“Hello, is your refrigerator running? Well, you better catch it before it gets out the door!”
“Hello, do you have Prince William in a can? Well, you better let him out before he suffocates!”
“Do you have your TV on? Well, how does it fit?”
Ah, the good old prankster kid calls – this is a game from a fading era. I was talking to a friend yesterday who raised two children, now adults, and is busy raising her bonus baby, who is now 11 years old. While at a birthday party with friends, they began acting like typical 11-year-old boys, dialing random phone numbers to ask funny questions.
Busted. The fun came to a grinding halt when someone called back and said, “Listen, you little comedians, we have caller ID and we strongly suggest you find something else to do with your time!”
A friend of mine – a man who somehow managed to survive an incredibly ornery childhood to become a professional in our small town – loves to tell stories of great fun he and his buddies used to have, armed only with ornery imaginations and a telephone.
“Good morning, this is WNCO calling. Your name has been drawn to win a brand new Chevrolet if only you can name this tune!” The boys would then play the tiniest snippet of a song. Some days, there would be no “winners” and other days, no matter what this randomly chosen person said, they would begin screaming, “YOU WON! YOU WON!”
I can picture this group of very ornery boys, every single one of them now successful businessmen, chuckling as they dialed numbers on an old black, sturdy telephone.
The challenge. Every house had one, and usually just one, in a central part of the house, perched upon a telephone table. So, part of the challenge of accomplishing this prank was to find the time to get to the phone out of mother’s earshot. When his mother was home, Bill and the boys would find other ways to have their fun.
Knocking on doors and then jumping on bikes and tearing off as quick as they could was second only to the telephone capers. Newer homes with doorbells made this trick even more deliciously fun, he tells me.
The all-time greatest summer prank story of them all, though, was the night this group of neighborhood boys climbed a big tree on their shady street and dropped tiny water balloons on top of people passing by.

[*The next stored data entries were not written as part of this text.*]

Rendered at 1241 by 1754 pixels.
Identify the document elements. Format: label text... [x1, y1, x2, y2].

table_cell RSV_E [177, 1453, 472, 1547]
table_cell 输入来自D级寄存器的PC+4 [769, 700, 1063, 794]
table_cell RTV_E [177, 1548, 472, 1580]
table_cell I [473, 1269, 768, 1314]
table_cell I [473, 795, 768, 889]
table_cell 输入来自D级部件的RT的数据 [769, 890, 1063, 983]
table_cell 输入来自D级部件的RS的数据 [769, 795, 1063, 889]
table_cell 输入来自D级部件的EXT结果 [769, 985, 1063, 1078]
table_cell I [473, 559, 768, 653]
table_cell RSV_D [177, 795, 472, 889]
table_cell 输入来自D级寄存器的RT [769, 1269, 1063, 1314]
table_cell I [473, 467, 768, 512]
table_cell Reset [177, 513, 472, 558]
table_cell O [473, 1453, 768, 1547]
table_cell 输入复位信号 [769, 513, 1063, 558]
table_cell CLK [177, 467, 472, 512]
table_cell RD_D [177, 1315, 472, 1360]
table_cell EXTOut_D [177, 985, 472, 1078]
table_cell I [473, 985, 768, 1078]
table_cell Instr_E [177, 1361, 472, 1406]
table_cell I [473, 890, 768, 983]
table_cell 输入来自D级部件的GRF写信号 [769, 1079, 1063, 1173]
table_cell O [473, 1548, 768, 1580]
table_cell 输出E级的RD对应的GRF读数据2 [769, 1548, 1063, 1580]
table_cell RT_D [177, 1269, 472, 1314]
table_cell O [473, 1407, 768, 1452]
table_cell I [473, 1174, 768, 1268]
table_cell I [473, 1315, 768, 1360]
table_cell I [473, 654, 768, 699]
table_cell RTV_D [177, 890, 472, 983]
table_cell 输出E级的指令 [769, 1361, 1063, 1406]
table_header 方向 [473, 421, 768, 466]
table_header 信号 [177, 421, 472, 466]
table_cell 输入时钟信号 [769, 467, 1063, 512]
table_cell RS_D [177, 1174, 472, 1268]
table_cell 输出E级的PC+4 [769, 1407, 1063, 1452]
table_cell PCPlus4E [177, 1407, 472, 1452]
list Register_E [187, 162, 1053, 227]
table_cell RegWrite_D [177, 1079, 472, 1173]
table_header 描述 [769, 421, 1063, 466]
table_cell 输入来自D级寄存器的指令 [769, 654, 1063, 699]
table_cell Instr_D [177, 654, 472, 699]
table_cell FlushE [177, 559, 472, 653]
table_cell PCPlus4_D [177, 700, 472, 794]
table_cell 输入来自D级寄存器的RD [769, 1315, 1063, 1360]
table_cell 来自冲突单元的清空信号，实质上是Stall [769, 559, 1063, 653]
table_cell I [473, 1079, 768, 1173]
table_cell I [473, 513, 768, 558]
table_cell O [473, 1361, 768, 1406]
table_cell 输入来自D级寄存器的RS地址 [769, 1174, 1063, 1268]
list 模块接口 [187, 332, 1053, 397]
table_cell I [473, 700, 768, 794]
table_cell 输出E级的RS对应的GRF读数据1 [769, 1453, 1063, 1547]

Timing was everything. The boys would listen for an oncoming bicycle or vehicle and force themselves to be patient in their glee. “Three, two, one – NOW!” the boys would whisper.

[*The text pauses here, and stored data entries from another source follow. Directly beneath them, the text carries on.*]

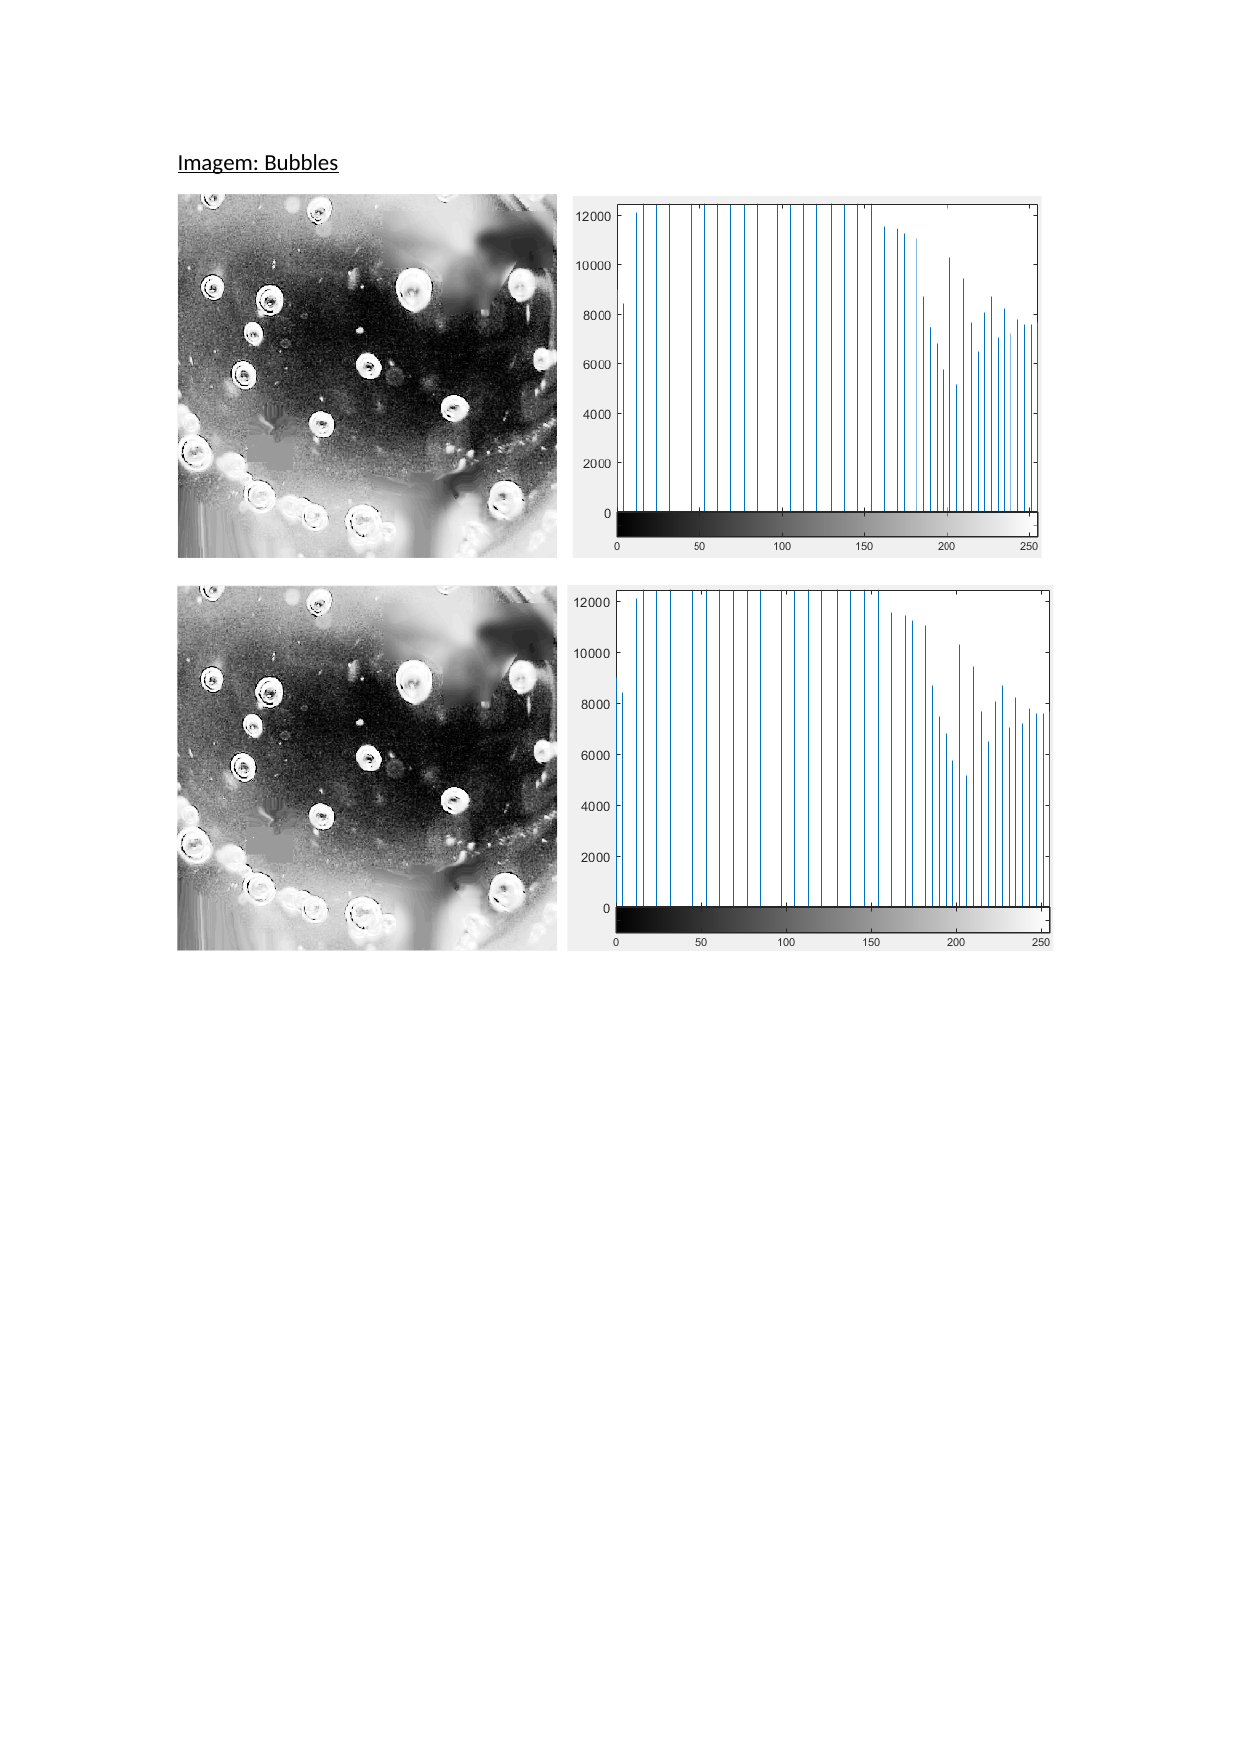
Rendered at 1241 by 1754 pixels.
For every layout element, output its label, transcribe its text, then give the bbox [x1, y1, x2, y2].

picture [572, 196, 1042, 558]
picture [177, 585, 558, 951]
picture [177, 194, 557, 558]
text Imagem: Bubbles [177, 148, 1063, 176]
picture [567, 585, 1054, 951]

Oops! Just seconds after one particular drop, they realized the car had come to a screeching halt. They held their breath. They looked down from their leafy perch and suddenly realized the car they had just water bombed was a police car, of all things.
The policeman searched the area. He peered behind bushes and on porches. He shined his light in every direction. Every direction, that is, except up.
The tree above him certainly had to have been shaking, but he never once thought to look up in that tree. He drove away, in search of other bad guys out on the prowl.
I don’t remember ever pulling pranks. Living on a farm, the only pranks we could have pulled would have been on each other and we, frankly, were too tired after a long day of work to have found the energy to have accomplished any of this stuff.
I can’t help but chuckle when I hear these stories, told and re-told by these men who still carry those ornery little boys in their hearts.